La tecnologia nucleare si è infatti sviluppata da tempo al traino degli investimenti militari e non è un caso che i paesi leader nelle relative tecnologie (USA, Russia, Francia e ora Cina) siano tutte superpotenze nucleari. In tutti questi paesi l'investimento pubblico è stato fortissimo già dall'immediato dopoguerra, con chiari obiettivi politici e militari (un esempio è stato la Francia che ha sempre avuto l'obiettivo di dotarsi di una forza militare che la rendesse indipendente anche dalla NATO). Le relazioni tra investimenti pubblici (militari) e costo del nucleare sono state chiaramente spiegate da un esperto – Carlo Rubbia – in questo intervento televisivo.


L'Italia questi interventi pubblici non li ha mai avuti (quanto meno non nella misura della Francia e delle altre superpotenze) perchè l'obiettivo di fare dell'Italia una potenza nucleare non è mai entrato nell'agenda politica.

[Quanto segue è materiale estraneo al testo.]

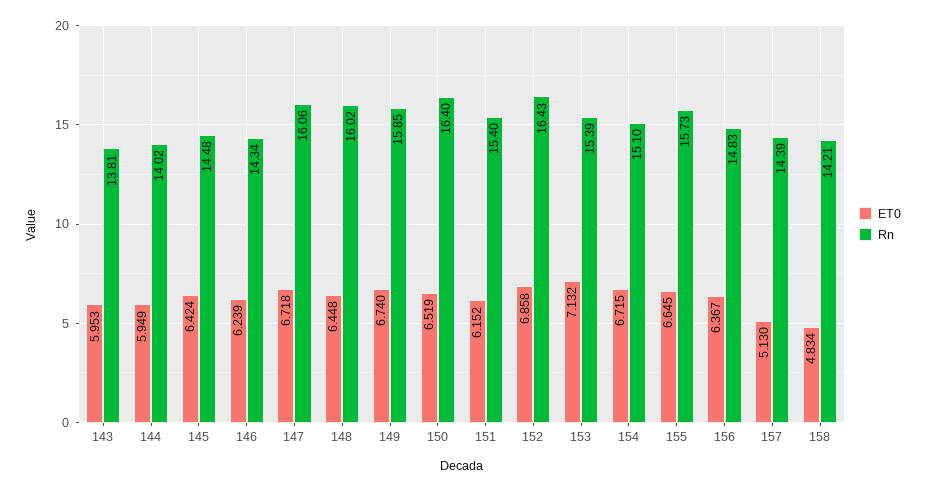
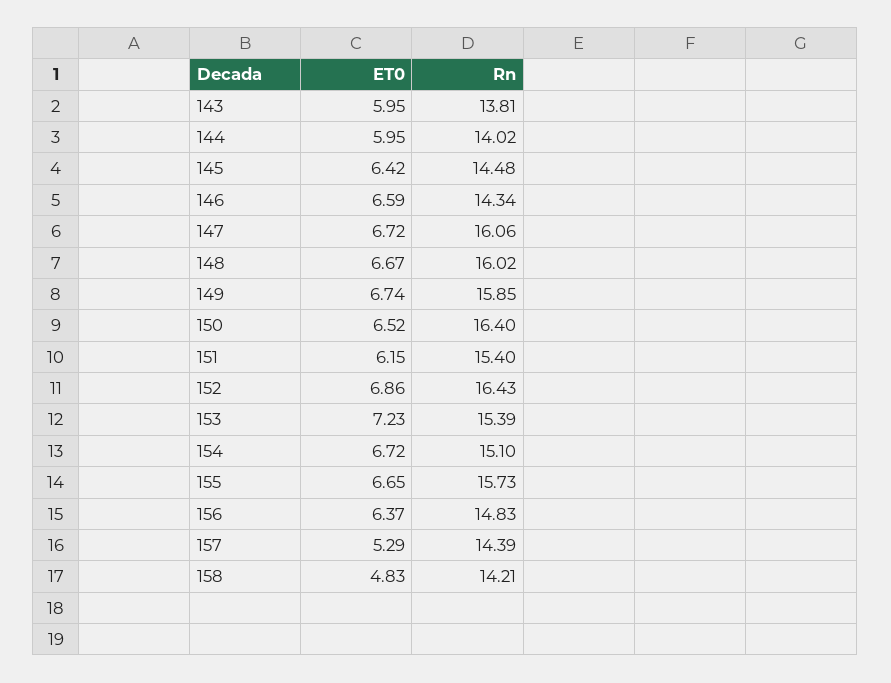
ET0, 146: 6.239 -> 6.59
ET0, 148: 6.448 -> 6.67
ET0, 153: 7.132 -> 7.23
ET0, 157: 5.13 -> 5.29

Inoltre l'uranio è un minerale che – almeno ad oggi – si trova solo in pochi posti nel mondo e – a fronte degli ingenti investimenti necessari per acquisire una capacità nucleare - è difficile avere certezza di avere un rifornimento costante nel tempo in termini di qualità e prezzi (negli ultimi anni – nonostante il forte afflusso di uranio militare derivante dalle testate atomiche smantellate – il prezzo dell'uranio è in forte aumento …).

Mancanza di tecnologia e mancanza di accesso al minerale, rendono così necessario associarsi ai programmi di un paese straniero (nel nostro caso la scelta è caduta sulla Francia e quindi su EDF …), assumendosi i relativi costi, ma senza poterne assumere il controllo, e così anche il sogno dell'indipendenza dall'estero rischia di rimanere – appunto – un sogno.

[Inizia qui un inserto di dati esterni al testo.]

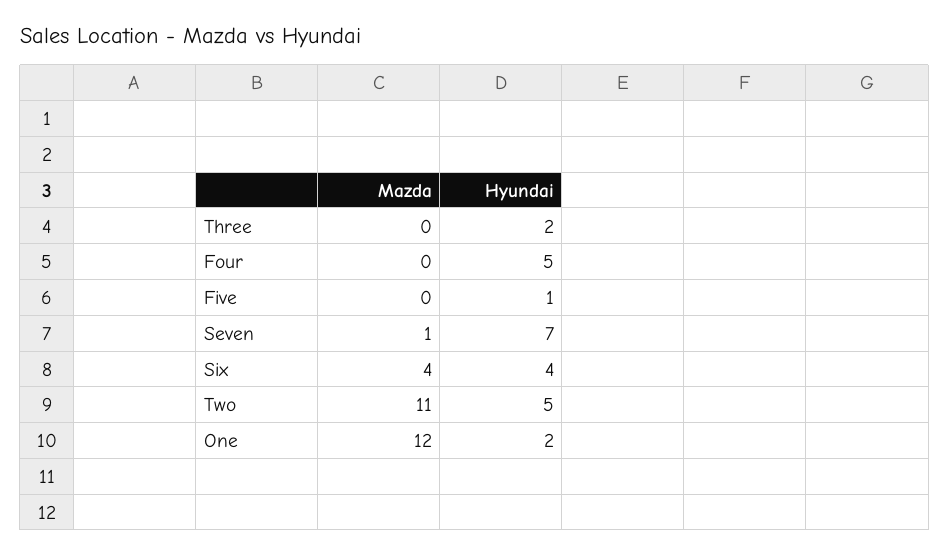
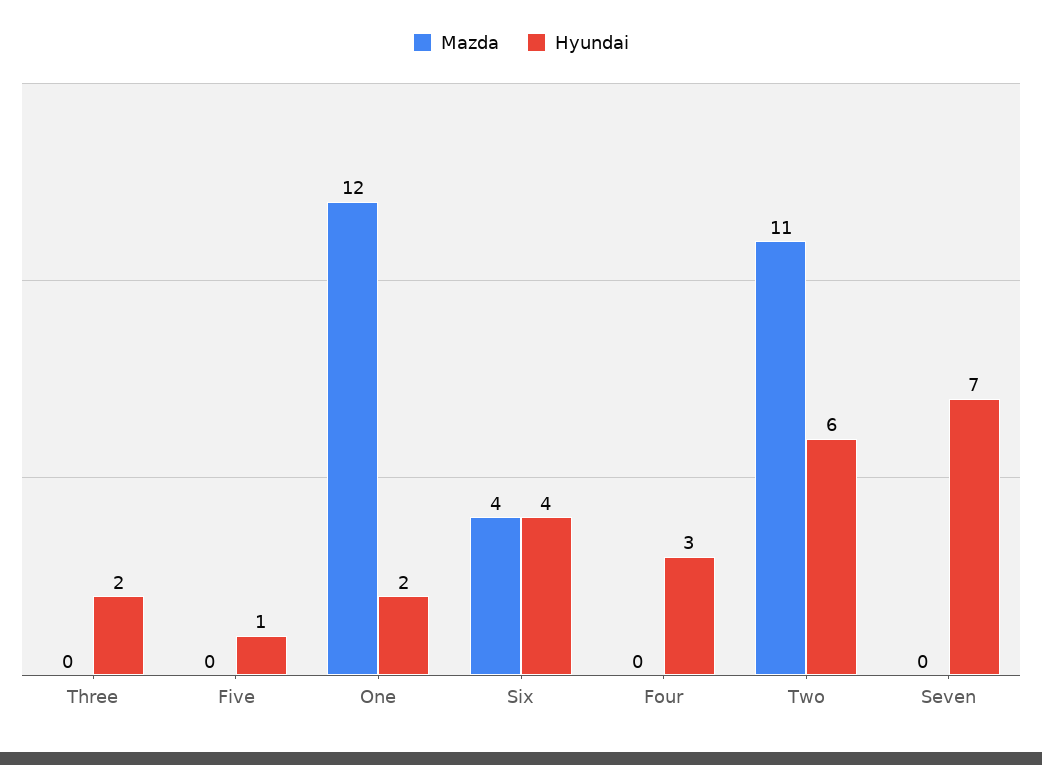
Hyundai, Four: 5 -> 3
Mazda, Seven: 1 -> 0
Hyundai, Two: 5 -> 6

Tutto ciò premesso e anche senza bisogno di prendere in considerazione il problema di trovare siti nucleari in un pase in cui le zone più adatte -ossia on sismiche e ricche di acqua dolce) sono anche tra le più densamente popolate d'Europa o i problemi dello smaltimento delle scorie radioattive, la scelta di tornare o meno al nucleare è una scelta difficile   che non va fatta sulla scorta dell'emotività e dello spirito di revache (magari anche solo di matrice politica...).